Digestion and Nitrogen Utilization by Sheep Fed Diets Supplemented with Processed Broiler Litter

  • Kwak, W.S. (Department of Animal Science, Kon-Kuk University) ;
  • Fontenot, J.P. (College of Agricultural and Life Sciences, Virginia Polytechnic Institute and State University) ;
  • Herbein, J.H. (College of Agricultural and Life Sciences, Virginia Polytechnic Institute and State University)
  • Received : 2003.04.22
  • Accepted : 2003.08.12
  • Published : 2003.11.01


In vivo digestion and metabolism trials were conducted with 10 wethers equipped with ruminal, abomasal, and ileal cannulae to evaluate digestion of ensiled broiler litter (EBL), deepstacked broiler litter (DBL), and composted broiler litter (CBL).
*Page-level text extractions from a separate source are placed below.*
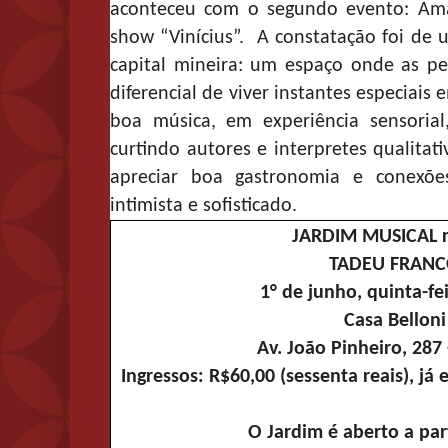
aconteceu com o segundo evento: Ama
show “Vinícius”. A constatação foi de u
capital mineira: um espaço onde as p
diferencial de viver instantes especiais
boa música, em experiência sensorial
curtindo autores e interpretes qualitat
apreciar boa gastronomia e conexõe
intimista e sofisticado.
JARDIM MUSICAL 
TADEU FRAN
1° de junho, quinta-fe
Casa Belloni
Av. João Pinheiro, 287
Ingressos: R$60,00 (sessenta reais), já
O Jardim é aberto a par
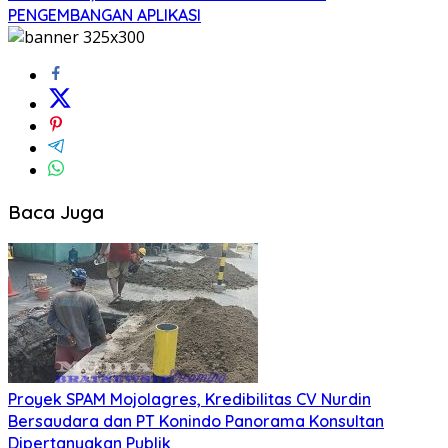
PENGEMBANGAN APLIKASI
Baca Juga
Proyek SPAM Mojolagres, Kredibilitas CV Nurdin
Bersaudara dan PT Konindo Panorama Konsultan
Dipertanyakan Publik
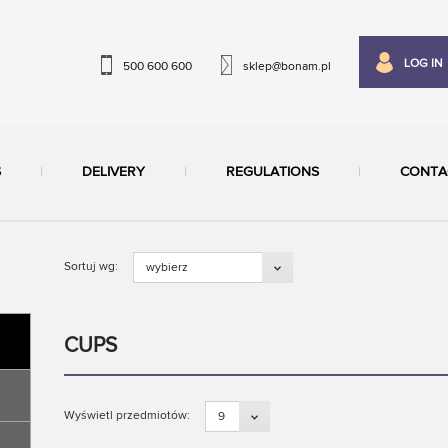
LOG IN
500 600 600
sklep@bonam.pl
S
DELIVERY
REGULATIONS
CONTA
Sortuj wg:
wybierz
CUPS
Wyświetl przedmiotów:
9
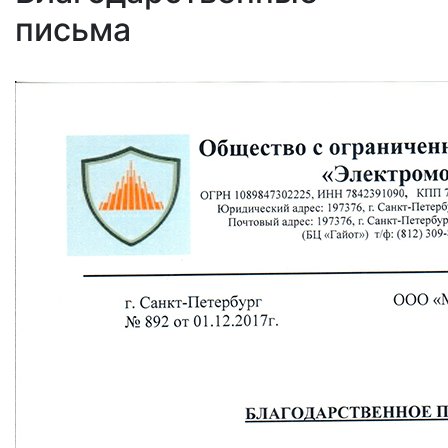
письма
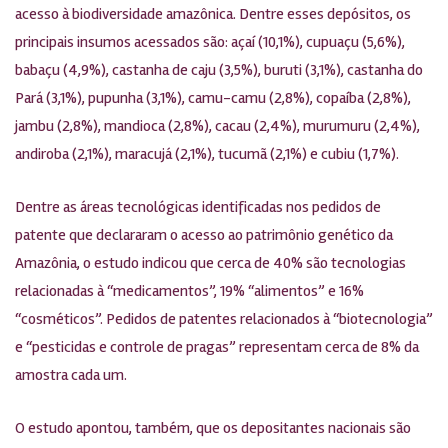
acesso à biodiversidade amazônica. Dentre esses depósitos, os
principais insumos acessados são: açaí (10,1%), cupuaçu (5,6%),
babaçu (4,9%), castanha de caju (3,5%), buruti (3,1%), castanha do
Pará (3,1%), pupunha (3,1%), camu-camu (2,8%), copaíba (2,8%),
jambu (2,8%), mandioca (2,8%), cacau (2,4%), murumuru (2,4%),
andiroba (2,1%), maracujá (2,1%), tucumã (2,1%) e cubiu (1,7%).
Dentre as áreas tecnológicas identificadas nos pedidos de
patente que declararam o acesso ao patrimônio genético da
Amazônia, o estudo indicou que cerca de 40% são tecnologias
relacionadas à “medicamentos”, 19% “alimentos” e 16%
“cosméticos”. Pedidos de patentes relacionados à “biotecnologia”
e “pesticidas e controle de pragas” representam cerca de 8% da
amostra cada um.
O estudo apontou, também, que os depositantes nacionais são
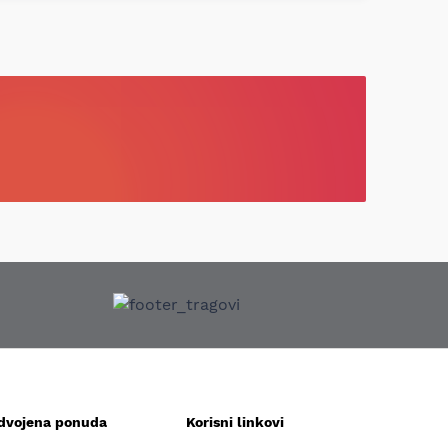
zdvojena ponuda
Korisni linkovi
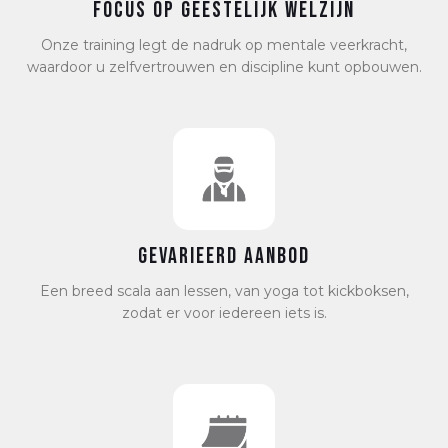
Focus op geestelijk welzijn
Onze training legt de nadruk op mentale veerkracht,
waardoor u zelfvertrouwen en discipline kunt opbouwen.
Gevarieerd Aanbod
Een breed scala aan lessen, van yoga tot kickboksen,
zodat er voor iedereen iets is.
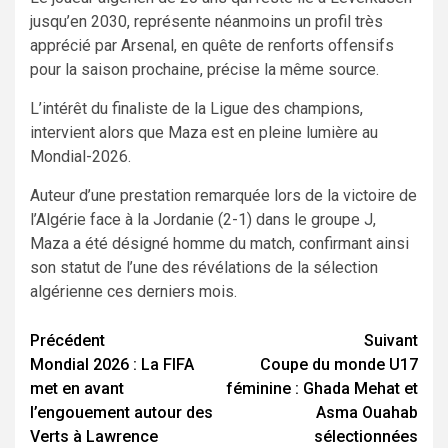
jusqu’en 2030, représente néanmoins un profil très
apprécié par Arsenal, en quête de renforts offensifs
pour la saison prochaine, précise la même source.
L’intérêt du finaliste de la Ligue des champions,
intervient alors que Maza est en pleine lumière au
Mondial-2026.
Auteur d’une prestation remarquée lors de la victoire de
l’Algérie face à la Jordanie (2-1) dans le groupe J,
Maza a été désigné homme du match, confirmant ainsi
son statut de l’une des révélations de la sélection
algérienne ces derniers mois.
Navigation
Précédent
Suivant
Mondial 2026 : La FIFA
Coupe du monde U17
d’article
met en avant
féminine : Ghada Mehat et
l’engouement autour des
Asma Ouahab
Verts à Lawrence
sélectionnées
Wethers were fed a low protein (6.3% CP) basal diet alone or supplemented to 10.3% CP with EBL, DBL, CBL or soybean meal (SBM). All diets were formulated to be isoenergetic (56% TDN, DM basis). Apparent digestibilities of DM, OM, and ADF were not affected (p<0.05) by diet, but digestibility of CP was improved (p<0.05) by N supplementation. Apparent digestibility of CP was lower (p<0.05) for diets supplemented with CBL and DBL than for diets supplemented with SBM and EBL. Ruminal $NH_3$ concentration was 20 to 24 mg/dl at 2 h after feeding litter-supplemented diets compared with 13 mg/dl for SBM. Abomasal N, $NH_3$ N, and nonammonia N flows were increased (p<0.05) by N supplementation, whereas microbial N flow was not influenced (p<0.05) by diet. Compared with SBM and EBL, undegraded dietary CP flow to the abomasum tended to be greater (p<0.1) when wethers were fed DBL and CBLsupplemented diets. Retention of N (g/d) also was greater (p<0.05) due to greater (p<0.05) N intake and lower (p<0.05) urinary N excretion when wethers were fed diets supplemented with litter (especially EBL) vs. SBM. Overall, characteristics of ruminal fermentation and digestion indicated that broiler litter N was utilized efficiently by wethers, but ensiling may be preferable to deepstacking or composting.